• **Task objective**:
Duplicate, word for word, the passage of the Gulf of Mexico shelf text that opens with the words containing "Various operators report" and closes with "below that number.".

Shallow Gulf of Mexico (GoM) hydrocarbon extraction has been around since 1937, when Superior Oil of California and Pure Oil constructed a wooden Creole platform in 4 m (13 ft) of water and pulled 4 MMbbl of oil out of the ground from 2,865 m (9,400 ft) over 31 years. Drilling and completion activities have since continued, yielding acceptable returns on investment (ROI) throughout the majority of the various commodity price swing environments. The transition to an industry focus on deepwater GoM activity was fueled by larger reserve bases, higher potential recovery factors and the increased potential for massive cash flow. Unfortunately, that shift was driven by a single relatively long-term positive imbalance in the price of liquid hydrocarbons and might not be sustainable in a sub-$60/boe environment. The cost of drilling a deepwater well can range from $80 million to $150 million, while shelf projects can run between one-quarter to one-third of that. Although the scale of potential recovery is less than in deep water, the cost of shallow shelf development is substantially lower.

Various operators report different breakevens for new-drill shallow shelf projects ranging from $35/boe to $50/boe in the 2016-2017 commodity environment. Recent merger-and-acquisition activity associated with the shallow-water GoM has totaled about $8 billion, clearly suggesting the industry recognizes the upside of taking advantage of lower development costs per barrel of oil equivalent associated with this play.

New well development is not the only way to recover reserves. It is well known that lower cost and innovative well intervention activities can incrementally improve recovery factors, increase the rate of recovery and dramatically lower the overall cost per barrel of oil equivalent. The suggestion, then, is that if the new-drill breakeven is $40/boe in 2017, the breakeven for intervention activities on existing wellbores should average substantially below that number.

• **Supplied information**:
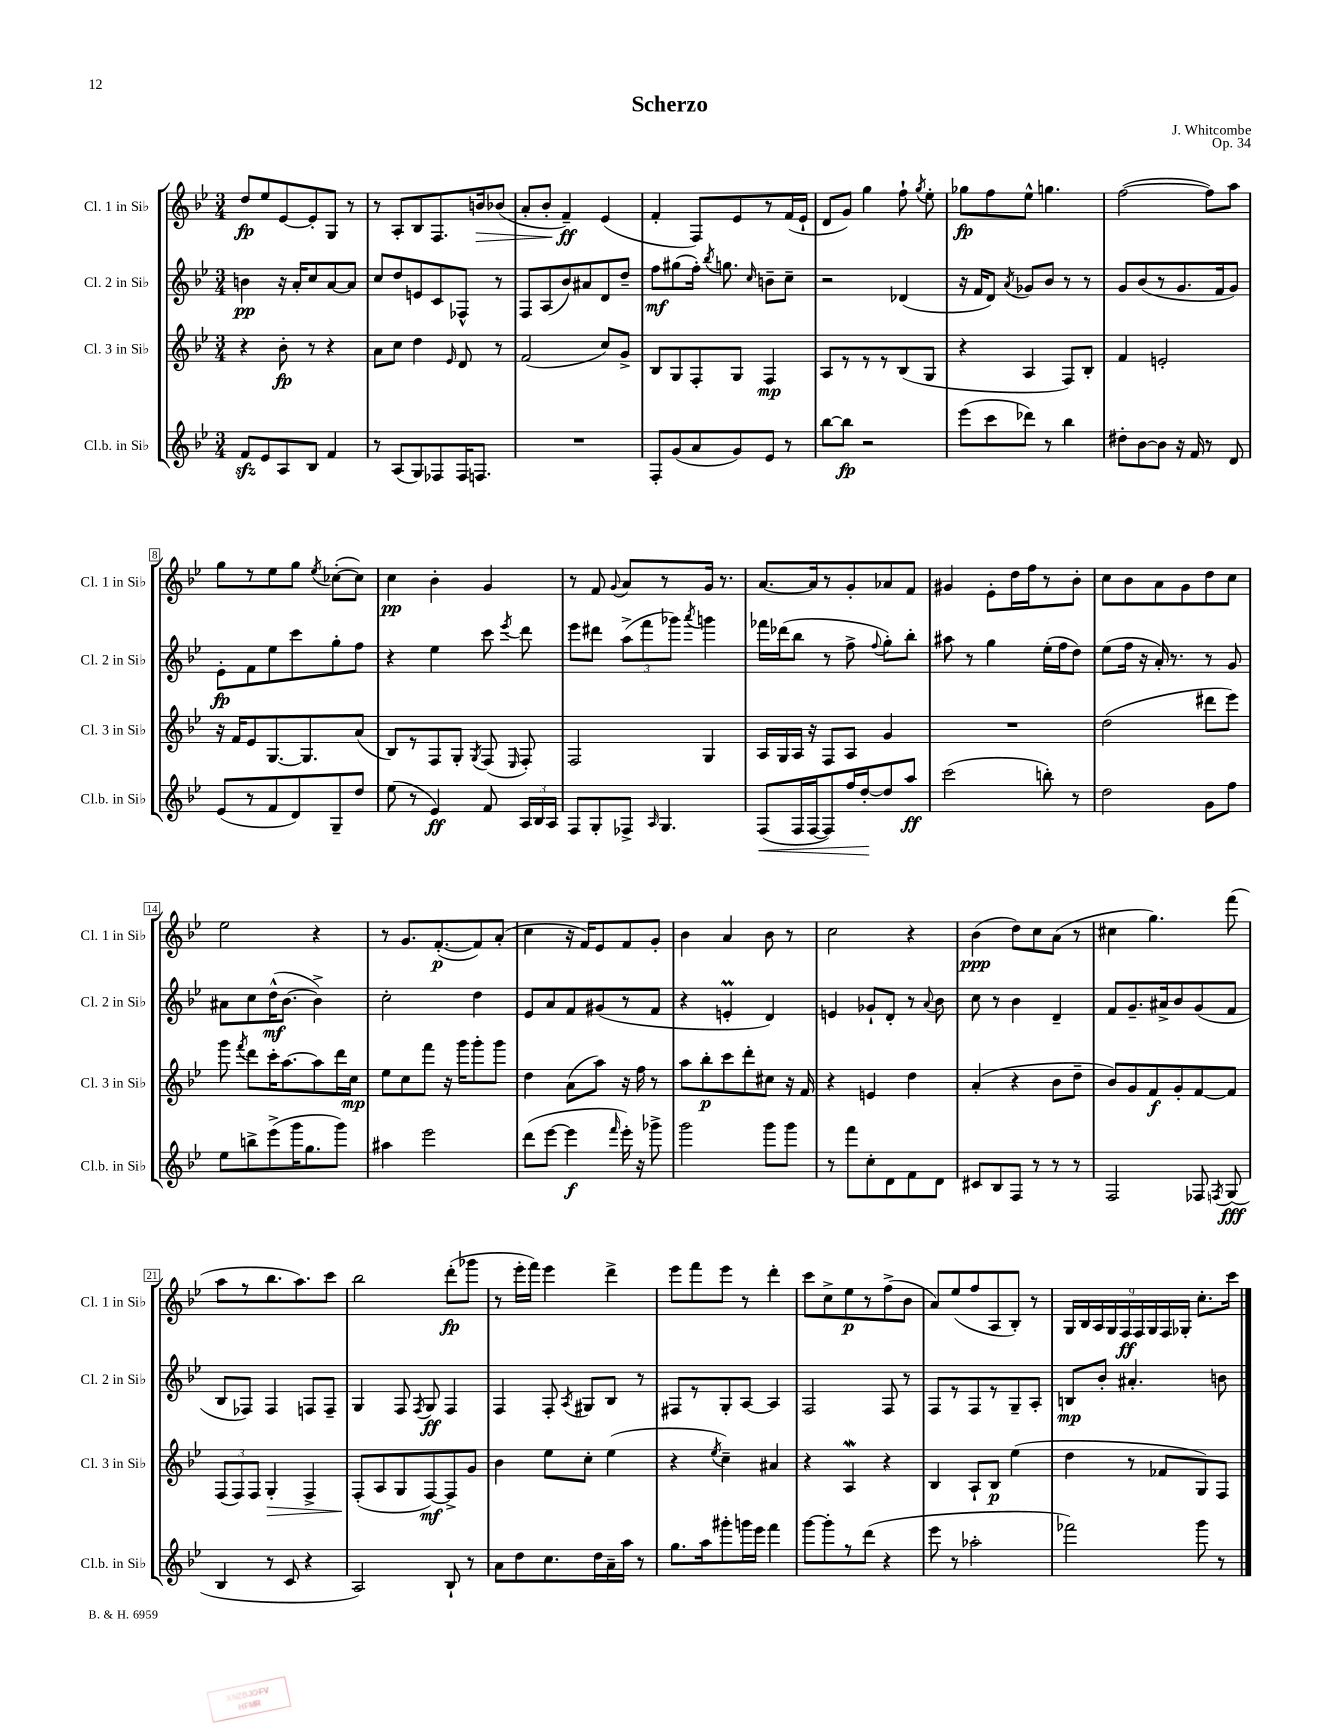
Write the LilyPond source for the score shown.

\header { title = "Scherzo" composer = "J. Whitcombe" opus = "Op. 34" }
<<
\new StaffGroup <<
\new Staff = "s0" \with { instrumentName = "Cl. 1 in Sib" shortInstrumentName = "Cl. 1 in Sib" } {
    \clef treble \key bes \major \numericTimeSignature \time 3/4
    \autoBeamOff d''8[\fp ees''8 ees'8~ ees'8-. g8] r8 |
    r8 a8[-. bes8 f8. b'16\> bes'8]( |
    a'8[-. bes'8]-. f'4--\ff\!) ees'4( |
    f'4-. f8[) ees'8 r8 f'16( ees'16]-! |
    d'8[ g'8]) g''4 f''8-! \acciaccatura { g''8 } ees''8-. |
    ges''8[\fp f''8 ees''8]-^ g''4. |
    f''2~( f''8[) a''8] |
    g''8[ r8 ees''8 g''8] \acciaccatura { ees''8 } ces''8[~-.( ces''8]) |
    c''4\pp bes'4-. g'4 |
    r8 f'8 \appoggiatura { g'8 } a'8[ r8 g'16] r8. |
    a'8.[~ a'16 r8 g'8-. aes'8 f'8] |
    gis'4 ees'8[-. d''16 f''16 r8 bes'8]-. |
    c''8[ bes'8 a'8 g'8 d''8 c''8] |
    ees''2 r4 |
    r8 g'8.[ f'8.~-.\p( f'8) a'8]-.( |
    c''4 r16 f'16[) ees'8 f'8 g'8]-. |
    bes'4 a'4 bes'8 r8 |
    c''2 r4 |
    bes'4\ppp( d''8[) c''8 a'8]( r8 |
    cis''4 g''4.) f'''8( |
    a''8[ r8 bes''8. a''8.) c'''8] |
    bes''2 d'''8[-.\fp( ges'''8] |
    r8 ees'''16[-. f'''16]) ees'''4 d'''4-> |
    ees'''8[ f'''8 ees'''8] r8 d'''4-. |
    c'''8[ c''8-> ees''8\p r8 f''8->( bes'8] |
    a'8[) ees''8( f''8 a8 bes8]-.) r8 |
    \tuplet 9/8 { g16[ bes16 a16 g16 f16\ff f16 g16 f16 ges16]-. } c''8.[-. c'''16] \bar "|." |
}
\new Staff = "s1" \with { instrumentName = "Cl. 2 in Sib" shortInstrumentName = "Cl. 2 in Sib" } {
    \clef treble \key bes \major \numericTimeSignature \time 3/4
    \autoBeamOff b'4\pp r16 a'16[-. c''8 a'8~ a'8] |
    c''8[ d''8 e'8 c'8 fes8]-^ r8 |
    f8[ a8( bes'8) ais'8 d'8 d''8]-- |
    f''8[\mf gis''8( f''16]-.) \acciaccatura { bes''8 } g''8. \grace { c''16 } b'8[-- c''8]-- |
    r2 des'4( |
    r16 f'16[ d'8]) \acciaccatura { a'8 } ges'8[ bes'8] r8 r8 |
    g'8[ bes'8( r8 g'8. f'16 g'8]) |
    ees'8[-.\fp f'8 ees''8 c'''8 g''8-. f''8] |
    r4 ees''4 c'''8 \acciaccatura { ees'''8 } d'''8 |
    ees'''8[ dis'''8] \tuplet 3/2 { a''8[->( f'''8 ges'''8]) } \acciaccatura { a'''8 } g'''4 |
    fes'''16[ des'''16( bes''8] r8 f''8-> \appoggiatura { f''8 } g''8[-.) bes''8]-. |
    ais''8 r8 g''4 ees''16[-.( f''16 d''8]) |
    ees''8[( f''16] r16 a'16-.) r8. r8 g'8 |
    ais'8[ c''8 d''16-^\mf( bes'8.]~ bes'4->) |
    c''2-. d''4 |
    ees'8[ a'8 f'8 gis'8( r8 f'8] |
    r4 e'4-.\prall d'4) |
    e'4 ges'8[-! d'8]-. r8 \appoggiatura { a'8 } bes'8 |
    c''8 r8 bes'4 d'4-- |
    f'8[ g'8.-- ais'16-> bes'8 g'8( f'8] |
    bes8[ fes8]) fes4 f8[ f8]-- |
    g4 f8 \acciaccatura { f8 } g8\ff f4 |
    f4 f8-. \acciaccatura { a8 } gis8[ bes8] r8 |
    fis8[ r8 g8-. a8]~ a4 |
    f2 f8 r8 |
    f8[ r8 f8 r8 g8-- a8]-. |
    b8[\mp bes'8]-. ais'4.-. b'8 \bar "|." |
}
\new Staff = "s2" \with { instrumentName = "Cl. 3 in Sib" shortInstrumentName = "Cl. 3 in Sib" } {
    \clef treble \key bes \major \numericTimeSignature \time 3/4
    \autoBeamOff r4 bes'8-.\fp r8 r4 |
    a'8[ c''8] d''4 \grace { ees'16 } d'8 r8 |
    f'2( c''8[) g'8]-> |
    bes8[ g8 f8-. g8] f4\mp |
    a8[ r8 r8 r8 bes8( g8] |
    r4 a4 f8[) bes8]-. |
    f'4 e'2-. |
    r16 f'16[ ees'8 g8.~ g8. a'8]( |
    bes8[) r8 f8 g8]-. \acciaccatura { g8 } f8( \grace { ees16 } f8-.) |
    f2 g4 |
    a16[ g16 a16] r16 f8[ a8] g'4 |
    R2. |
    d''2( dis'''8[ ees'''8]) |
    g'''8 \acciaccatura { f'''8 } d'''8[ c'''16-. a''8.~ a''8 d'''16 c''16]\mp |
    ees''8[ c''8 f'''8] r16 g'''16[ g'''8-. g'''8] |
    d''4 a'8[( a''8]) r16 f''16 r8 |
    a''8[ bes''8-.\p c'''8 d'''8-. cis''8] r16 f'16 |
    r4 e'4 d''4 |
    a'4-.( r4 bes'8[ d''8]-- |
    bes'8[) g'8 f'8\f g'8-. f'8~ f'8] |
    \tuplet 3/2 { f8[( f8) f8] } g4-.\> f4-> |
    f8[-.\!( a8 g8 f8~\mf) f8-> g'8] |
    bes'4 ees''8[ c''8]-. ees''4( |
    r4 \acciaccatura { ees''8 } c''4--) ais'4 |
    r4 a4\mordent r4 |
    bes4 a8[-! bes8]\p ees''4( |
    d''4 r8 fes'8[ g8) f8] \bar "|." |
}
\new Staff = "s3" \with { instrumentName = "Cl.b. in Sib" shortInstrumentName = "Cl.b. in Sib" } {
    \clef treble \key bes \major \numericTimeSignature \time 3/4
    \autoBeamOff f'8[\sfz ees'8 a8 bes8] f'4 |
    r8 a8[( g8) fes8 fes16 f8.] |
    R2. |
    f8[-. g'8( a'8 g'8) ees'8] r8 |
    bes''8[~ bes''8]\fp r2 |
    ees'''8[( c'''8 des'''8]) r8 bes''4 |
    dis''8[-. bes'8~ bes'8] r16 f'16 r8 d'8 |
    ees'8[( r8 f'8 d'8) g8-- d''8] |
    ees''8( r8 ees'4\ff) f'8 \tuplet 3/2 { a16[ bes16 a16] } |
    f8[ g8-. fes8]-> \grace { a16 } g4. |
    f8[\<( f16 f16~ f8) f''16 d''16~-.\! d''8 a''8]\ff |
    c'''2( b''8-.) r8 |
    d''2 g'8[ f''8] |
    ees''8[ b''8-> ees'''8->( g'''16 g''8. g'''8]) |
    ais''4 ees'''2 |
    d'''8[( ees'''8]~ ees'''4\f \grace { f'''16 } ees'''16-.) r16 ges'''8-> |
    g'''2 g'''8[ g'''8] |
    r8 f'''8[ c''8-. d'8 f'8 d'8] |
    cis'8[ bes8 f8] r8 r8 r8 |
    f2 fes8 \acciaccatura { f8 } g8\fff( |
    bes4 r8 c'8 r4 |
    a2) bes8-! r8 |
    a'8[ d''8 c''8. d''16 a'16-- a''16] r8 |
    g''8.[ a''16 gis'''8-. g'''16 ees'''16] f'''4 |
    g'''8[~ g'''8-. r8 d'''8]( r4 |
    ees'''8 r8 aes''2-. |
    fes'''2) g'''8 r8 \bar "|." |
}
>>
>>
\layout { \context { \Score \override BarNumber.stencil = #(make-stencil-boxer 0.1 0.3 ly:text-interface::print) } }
---
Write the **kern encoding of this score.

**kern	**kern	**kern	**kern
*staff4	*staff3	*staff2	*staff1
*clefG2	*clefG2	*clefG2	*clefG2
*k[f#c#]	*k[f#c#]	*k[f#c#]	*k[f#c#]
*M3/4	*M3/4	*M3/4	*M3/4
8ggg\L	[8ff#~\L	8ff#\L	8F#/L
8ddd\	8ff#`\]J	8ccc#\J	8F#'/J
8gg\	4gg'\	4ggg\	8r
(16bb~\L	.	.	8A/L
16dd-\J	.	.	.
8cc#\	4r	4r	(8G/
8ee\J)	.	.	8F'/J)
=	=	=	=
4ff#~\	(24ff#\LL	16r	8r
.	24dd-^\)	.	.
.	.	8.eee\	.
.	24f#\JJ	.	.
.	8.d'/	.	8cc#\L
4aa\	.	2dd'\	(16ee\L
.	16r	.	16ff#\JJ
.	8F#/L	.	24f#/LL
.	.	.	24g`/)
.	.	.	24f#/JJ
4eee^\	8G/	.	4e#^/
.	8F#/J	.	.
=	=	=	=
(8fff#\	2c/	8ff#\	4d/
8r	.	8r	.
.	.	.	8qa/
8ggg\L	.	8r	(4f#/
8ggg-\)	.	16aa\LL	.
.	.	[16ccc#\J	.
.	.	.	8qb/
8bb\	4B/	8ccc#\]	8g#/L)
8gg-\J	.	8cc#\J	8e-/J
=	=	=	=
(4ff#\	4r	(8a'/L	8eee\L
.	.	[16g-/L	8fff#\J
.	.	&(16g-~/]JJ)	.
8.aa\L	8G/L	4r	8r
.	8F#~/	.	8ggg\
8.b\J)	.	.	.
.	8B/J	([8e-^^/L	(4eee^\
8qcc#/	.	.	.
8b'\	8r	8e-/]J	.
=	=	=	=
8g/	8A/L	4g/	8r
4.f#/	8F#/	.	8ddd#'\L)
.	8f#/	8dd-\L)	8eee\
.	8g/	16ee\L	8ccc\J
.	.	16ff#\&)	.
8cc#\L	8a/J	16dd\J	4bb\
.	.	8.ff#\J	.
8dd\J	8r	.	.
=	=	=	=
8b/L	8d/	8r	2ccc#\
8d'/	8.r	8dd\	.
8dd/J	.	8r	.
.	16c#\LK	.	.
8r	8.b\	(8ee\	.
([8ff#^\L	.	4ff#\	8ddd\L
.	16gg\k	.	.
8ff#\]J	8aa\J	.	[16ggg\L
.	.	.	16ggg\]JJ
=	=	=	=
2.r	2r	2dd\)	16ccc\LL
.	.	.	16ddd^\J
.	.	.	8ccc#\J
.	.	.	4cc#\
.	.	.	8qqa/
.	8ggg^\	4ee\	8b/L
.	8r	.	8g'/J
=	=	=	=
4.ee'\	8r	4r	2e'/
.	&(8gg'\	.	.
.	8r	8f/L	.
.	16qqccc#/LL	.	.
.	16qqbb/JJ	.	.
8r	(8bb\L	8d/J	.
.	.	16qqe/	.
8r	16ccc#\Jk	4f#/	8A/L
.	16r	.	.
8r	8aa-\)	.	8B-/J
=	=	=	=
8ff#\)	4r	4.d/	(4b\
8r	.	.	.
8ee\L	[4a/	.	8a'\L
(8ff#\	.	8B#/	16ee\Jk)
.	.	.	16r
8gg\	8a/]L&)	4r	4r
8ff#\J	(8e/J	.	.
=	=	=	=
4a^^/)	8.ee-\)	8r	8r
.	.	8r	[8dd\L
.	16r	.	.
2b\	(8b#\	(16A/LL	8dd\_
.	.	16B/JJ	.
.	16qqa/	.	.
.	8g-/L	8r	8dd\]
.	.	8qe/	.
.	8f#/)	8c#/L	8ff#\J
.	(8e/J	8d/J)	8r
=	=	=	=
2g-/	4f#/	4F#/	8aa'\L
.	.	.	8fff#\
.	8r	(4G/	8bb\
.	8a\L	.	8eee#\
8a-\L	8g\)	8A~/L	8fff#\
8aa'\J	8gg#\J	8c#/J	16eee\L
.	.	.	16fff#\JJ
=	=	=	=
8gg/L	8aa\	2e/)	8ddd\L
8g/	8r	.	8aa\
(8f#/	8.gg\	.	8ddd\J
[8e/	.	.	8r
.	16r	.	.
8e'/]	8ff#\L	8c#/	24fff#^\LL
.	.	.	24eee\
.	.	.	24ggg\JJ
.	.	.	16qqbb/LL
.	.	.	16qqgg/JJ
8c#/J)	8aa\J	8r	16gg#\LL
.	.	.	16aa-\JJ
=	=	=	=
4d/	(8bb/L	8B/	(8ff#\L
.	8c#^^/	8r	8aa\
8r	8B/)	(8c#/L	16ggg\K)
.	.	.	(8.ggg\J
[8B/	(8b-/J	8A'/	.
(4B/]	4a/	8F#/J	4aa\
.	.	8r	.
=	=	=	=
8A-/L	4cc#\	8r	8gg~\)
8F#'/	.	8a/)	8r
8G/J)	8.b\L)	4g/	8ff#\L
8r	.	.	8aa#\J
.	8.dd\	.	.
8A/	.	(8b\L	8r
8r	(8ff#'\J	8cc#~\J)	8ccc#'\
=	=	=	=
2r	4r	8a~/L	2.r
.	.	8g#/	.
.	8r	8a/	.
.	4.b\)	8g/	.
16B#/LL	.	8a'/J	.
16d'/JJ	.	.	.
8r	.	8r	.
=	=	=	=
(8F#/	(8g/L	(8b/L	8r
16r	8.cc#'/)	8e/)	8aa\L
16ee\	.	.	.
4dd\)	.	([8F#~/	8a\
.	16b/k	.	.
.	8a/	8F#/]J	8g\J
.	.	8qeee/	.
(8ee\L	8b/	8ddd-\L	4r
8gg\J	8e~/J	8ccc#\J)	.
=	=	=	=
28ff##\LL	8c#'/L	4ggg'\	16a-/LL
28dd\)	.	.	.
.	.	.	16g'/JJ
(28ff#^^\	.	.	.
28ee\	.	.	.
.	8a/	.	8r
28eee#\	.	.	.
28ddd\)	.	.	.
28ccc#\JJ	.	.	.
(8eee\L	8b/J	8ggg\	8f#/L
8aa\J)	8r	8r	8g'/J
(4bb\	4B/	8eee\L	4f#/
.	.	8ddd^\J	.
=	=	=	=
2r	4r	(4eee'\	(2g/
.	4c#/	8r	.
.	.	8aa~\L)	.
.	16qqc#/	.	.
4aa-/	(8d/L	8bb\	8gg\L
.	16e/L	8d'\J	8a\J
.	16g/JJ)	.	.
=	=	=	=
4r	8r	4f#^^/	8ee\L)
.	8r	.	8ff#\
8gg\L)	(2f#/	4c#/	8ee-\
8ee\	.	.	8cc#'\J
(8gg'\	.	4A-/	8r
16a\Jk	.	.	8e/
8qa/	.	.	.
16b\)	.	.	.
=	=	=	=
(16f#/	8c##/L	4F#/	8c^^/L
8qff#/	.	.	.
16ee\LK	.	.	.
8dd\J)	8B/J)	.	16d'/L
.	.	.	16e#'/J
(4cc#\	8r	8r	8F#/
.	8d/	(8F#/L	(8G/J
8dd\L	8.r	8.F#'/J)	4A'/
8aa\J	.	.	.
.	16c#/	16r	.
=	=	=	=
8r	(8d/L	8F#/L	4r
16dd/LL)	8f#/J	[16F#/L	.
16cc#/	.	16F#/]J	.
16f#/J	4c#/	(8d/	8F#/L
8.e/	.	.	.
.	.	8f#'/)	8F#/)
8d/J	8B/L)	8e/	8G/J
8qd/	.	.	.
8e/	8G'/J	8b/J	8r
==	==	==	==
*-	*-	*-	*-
...
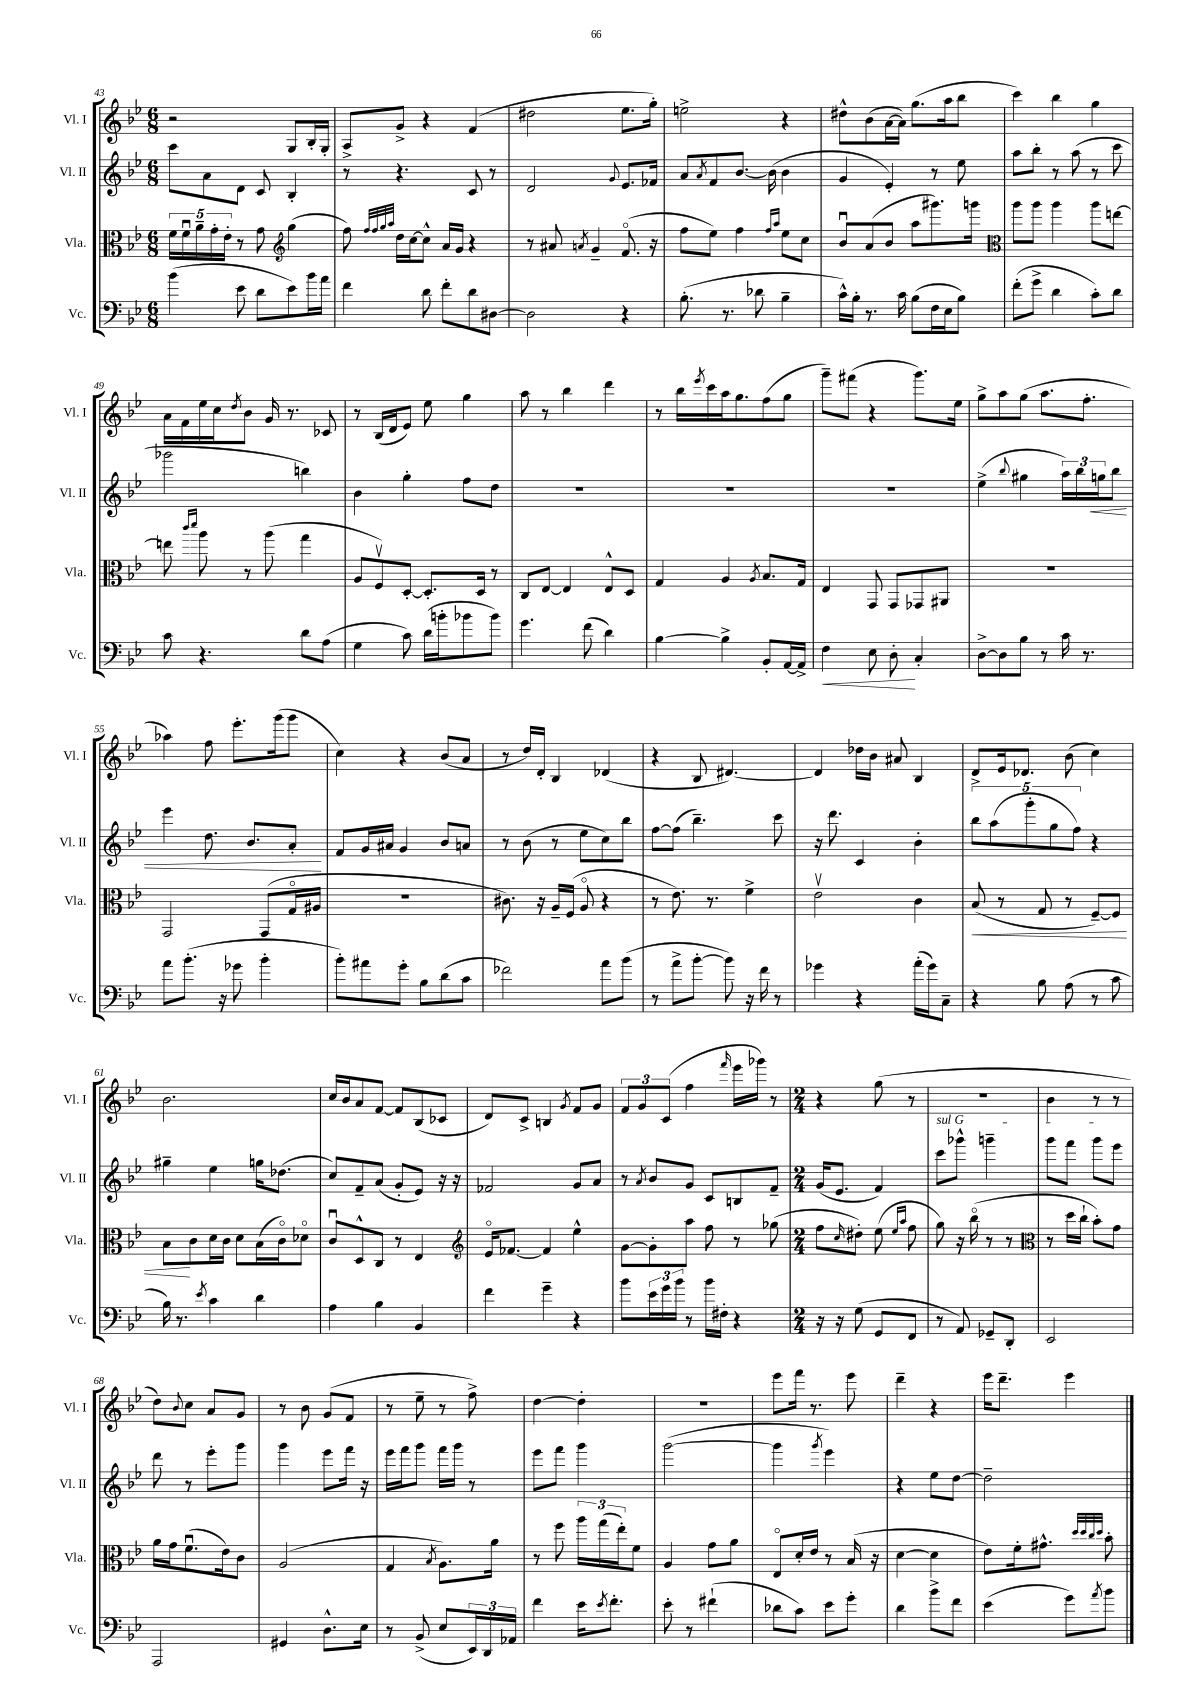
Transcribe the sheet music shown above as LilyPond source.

• **Output of the exercise**:
Various operators report different breakevens for new-drill shallow shelf projects ranging from $35/boe to $50/boe in the 2016-2017 commodity environment. Recent merger-and-acquisition activity associated with the shallow-water GoM has totaled about $8 billion, clearly suggesting the industry recognizes the upside of taking advantage of lower development costs per barrel of oil equivalent associated with this play.

New well development is not the only way to recover reserves. It is well known that lower cost and innovative well intervention activities can incrementally improve recovery factors, increase the rate of recovery and dramatically lower the overall cost per barrel of oil equivalent. The suggestion, then, is that if the new-drill breakeven is $40/boe in 2017, the breakeven for intervention activities on existing wellbores should average substantially below that number.